Bald with a long snowy fringe of hair, a large belly wrapped in a tie-dyed t-shirt, Wavy Gravy looks like a mischievous grandfather. But as Esrick's film shows, Wavy (who was born Hugh Romney, a name he lived with until 1969, when B.B. King christened him Wavy Gravy) has been working at making the world a better place -- whether through large charitable acts or simple things like bringing a smile to the faces of passersby -- for almost 50 years.

Esrick met him while helping to launch the marketing campaign for Grateful Dead apparel a few years back. Wavy had a flannel-pants design as part of the line and toured the country to help promote them, launching the clothes with appearances at department stores.

"At Marshall Field in Chicago, I had them take a big bed into the menswear department, one with black sheets," Wavy says. "I'd get in bed wearing a nightcap and my fans would get in bed with me, one at a time, and I'd sign their memorabilia.

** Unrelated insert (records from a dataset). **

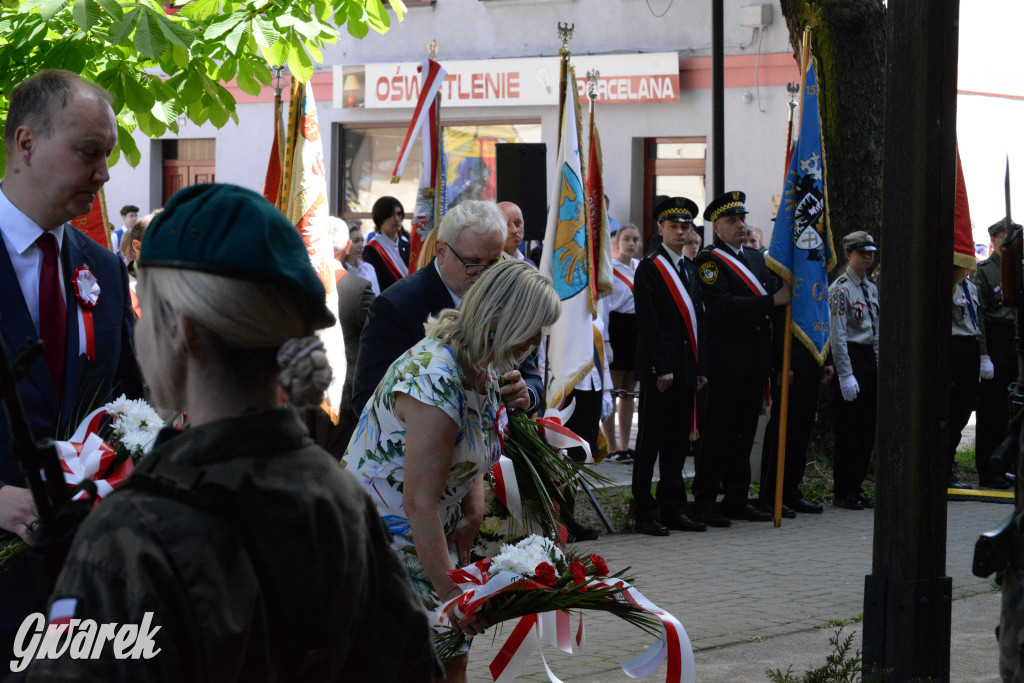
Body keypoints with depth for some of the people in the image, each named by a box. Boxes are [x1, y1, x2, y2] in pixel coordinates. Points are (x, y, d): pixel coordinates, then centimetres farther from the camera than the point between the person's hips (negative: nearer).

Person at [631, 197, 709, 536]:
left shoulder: (691, 269, 18)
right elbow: (647, 323, -11)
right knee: (651, 440, -3)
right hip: (659, 370, -7)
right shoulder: (649, 267, -4)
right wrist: (661, 368, -16)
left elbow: (698, 320, 18)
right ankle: (645, 512, 0)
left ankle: (673, 508, 13)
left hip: (687, 368, 7)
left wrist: (701, 368, 10)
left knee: (678, 441, 9)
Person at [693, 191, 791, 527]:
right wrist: (772, 301, -23)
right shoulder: (709, 260, -7)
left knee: (744, 434, 11)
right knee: (717, 434, -4)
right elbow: (723, 306, -20)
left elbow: (774, 292, 19)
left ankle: (737, 500, 18)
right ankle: (705, 503, 0)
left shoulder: (756, 257, 19)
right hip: (726, 363, -7)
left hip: (756, 363, 7)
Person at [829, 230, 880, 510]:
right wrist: (846, 375, -18)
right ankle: (842, 493, 4)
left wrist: (880, 368, 15)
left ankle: (856, 488, 16)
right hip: (850, 357, -8)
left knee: (867, 429, 8)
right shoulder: (840, 288, -10)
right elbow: (838, 336, -14)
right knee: (849, 430, -4)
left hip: (869, 359, 8)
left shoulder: (871, 288, 14)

And then I'd give them a free pint of Ben & Jerry's." (Ben & Jerry's made a Wavy Gravy flavor, no longer available, with caramel, cashews, Brazil nuts, a chocolate hazelnut fudge swirl and roasted almonds; the proceeds went to charity.)

"At the end of spending a lot of time with Wavy, I just had this Field of Dreams moment," Esrick says. "I felt personally inspired by him. I wanted to share his commitment to make this a better world. The way he presents himself with humor, the way he doesn't take himself too seriously, I just thought people would be inspired to help change the world."

The name itself is funny -- Wavy Gravy -- and Romney has spent his life both getting laughs and getting things done.